Automatisation des fiches produits PrestaShop avec n8n et l’IA — Kumovape

Problématique

Kumo est revendeur dans l’univers de la vape. Leur catalogue bouge en permanence : entre 15 et 20 nouveaux produits arrivent chaque semaine, saisis directement dans leur logiciel de caisse, lui-même connecté à leur boutique PrestaShop.

Le problème, c’est que cette saisie se limite au strict minimum : un titre, une marque, un prix, un stock. Pas de description, pas de photo.

Résultat : des fiches produits vides sur le site, inexploitables pour le référencement et peu engageantes pour les clients. Rédiger les descriptions à la main aurait représenté environ deux jours de travail par semaine — sans compter la recherche d’images. Copier-coller les textes des fabricants était évidemment hors de question : du contenu dupliqué, pénalisé par Google.

Ce qui a été mis en place

Flux 1 — Enrichissement automatique des fiches produits

Dès qu’un nouveau produit apparaît dans PrestaShop, un flux n8n prend le relais. Il interroge Google pour collecter un maximum d’informations disponibles sur le produit : caractéristiques techniques, pays de fabrication, détails spécifiques au modèle. Ces données alimentent ensuite l’API Claude, qui génère une description courte et une description longue, calibrées pour le référencement naturel et adaptées au ton du site.

Si des informations structurées sont récupérées — pays d’origine, caractéristiques techniques — elles viennent enrichir automatiquement les attributs de la fiche dans PrestaShop, sans intervention humaine.

Flux 2 — Recherche et suggestion d’images produits

Un second flux interroge l’API Google Images pour retrouver les visuels du produit sur le site du fabricant. Les URLs des images candidates sont soumises dans un Google Sheet pour validation manuelle.

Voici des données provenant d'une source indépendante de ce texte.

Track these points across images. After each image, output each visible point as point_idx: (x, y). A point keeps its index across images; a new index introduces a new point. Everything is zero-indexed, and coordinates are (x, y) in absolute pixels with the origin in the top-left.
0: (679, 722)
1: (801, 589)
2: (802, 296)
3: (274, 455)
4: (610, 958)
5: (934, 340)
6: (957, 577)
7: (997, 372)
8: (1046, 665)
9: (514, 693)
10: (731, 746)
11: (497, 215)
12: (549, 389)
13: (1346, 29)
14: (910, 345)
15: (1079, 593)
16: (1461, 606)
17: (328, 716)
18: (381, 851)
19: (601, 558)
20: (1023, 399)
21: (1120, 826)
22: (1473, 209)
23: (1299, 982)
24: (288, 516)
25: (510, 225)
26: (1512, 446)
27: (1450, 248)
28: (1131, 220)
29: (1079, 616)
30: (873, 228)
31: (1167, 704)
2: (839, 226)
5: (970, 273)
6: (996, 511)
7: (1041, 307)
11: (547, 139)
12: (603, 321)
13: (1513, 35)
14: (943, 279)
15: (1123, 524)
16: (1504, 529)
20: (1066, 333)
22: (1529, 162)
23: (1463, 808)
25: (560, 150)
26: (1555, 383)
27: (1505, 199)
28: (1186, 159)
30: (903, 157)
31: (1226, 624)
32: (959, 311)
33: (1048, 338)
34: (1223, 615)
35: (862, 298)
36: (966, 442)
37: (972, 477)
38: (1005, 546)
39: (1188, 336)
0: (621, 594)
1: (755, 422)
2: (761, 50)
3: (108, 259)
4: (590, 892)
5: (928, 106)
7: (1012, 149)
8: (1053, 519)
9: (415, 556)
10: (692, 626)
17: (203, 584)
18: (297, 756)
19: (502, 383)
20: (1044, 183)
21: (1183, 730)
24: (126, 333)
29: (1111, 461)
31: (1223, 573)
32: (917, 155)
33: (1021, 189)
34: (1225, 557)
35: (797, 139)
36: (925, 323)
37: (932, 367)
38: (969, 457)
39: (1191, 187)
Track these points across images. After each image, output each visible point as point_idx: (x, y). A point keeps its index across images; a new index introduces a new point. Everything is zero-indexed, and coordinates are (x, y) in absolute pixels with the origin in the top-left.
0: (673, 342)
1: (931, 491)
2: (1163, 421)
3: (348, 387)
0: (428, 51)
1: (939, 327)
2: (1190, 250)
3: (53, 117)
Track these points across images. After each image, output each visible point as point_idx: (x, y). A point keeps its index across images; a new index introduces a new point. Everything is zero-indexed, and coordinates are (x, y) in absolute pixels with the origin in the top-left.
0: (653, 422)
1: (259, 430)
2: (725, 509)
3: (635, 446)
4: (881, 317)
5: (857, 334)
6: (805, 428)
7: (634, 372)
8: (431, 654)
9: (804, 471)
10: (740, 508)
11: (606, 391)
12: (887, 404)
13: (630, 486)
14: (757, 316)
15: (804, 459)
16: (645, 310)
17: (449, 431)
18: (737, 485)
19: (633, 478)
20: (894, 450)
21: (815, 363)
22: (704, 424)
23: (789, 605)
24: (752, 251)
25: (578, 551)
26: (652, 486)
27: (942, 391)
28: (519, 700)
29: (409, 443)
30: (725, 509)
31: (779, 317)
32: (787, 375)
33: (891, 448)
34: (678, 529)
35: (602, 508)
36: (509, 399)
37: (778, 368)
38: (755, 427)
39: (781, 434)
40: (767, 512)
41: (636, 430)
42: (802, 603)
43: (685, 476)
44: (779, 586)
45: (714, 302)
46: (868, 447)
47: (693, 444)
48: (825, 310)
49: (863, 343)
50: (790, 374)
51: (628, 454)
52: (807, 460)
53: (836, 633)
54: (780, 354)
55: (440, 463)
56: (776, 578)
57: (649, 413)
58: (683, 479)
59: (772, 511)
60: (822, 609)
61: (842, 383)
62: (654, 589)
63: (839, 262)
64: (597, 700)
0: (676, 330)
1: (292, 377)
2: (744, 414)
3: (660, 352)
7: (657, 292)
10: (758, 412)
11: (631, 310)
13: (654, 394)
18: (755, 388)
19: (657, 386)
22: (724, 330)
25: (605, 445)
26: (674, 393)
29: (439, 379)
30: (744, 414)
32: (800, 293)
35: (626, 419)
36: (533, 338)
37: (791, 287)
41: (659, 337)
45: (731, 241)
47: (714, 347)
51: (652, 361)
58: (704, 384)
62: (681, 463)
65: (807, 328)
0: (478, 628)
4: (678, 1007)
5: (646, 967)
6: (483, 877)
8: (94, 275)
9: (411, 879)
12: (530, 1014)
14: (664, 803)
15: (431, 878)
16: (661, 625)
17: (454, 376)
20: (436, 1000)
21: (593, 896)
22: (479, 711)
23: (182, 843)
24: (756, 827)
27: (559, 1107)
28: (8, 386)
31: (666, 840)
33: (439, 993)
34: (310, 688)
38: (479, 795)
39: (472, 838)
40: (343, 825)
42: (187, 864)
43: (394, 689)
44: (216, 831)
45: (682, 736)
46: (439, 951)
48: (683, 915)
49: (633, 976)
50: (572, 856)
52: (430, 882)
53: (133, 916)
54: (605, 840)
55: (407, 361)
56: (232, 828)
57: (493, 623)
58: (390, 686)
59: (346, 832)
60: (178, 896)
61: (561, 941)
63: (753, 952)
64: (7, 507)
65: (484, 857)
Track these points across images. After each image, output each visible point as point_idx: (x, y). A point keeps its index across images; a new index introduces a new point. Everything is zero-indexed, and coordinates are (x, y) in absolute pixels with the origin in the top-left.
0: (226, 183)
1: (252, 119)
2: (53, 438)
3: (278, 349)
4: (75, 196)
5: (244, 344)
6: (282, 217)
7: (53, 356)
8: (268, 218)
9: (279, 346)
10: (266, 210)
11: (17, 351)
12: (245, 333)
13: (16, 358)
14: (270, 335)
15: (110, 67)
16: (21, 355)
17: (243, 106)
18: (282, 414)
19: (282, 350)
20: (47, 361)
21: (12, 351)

L’import final dans PrestaShop reste volontairement à la main — le choix assumé de ne pas tout automatiser, pour s’assurer qu’aucune image incorrecte ne se retrouve en ligne sans contrôle humain.

Résultats

Les deux flux tournent en production chaque semaine.

L’enrichissement des descriptions, qui n’était tout simplement pas fait avant faute de temps, est désormais systématique. Sur 15 à 20 nouveaux produits par semaine, la rédaction manuelle aurait mobilisé environ deux jours de travail — elle est maintenant automatique.

Sur la partie images, le temps consacré est passé d’une journée à une demi-heure par semaine.

Ce n’est pas seulement du temps gagné : c’est un catalogue mieux référencé, des fiches plus complètes, et une équipe qui peut se concentrer sur son cœur de métier plutôt que sur des tâches de saisie répétitives.

Ce type d’automatisation illustre bien ce que l’IA et les outils no-code permettent aujourd’hui pour un e-commerce de taille modeste : des workflows qui auraient nécessité des développements spécifiques coûteux il y a quelques années, aujourd’hui accessibles et maintenables sans équipe technique dédiée.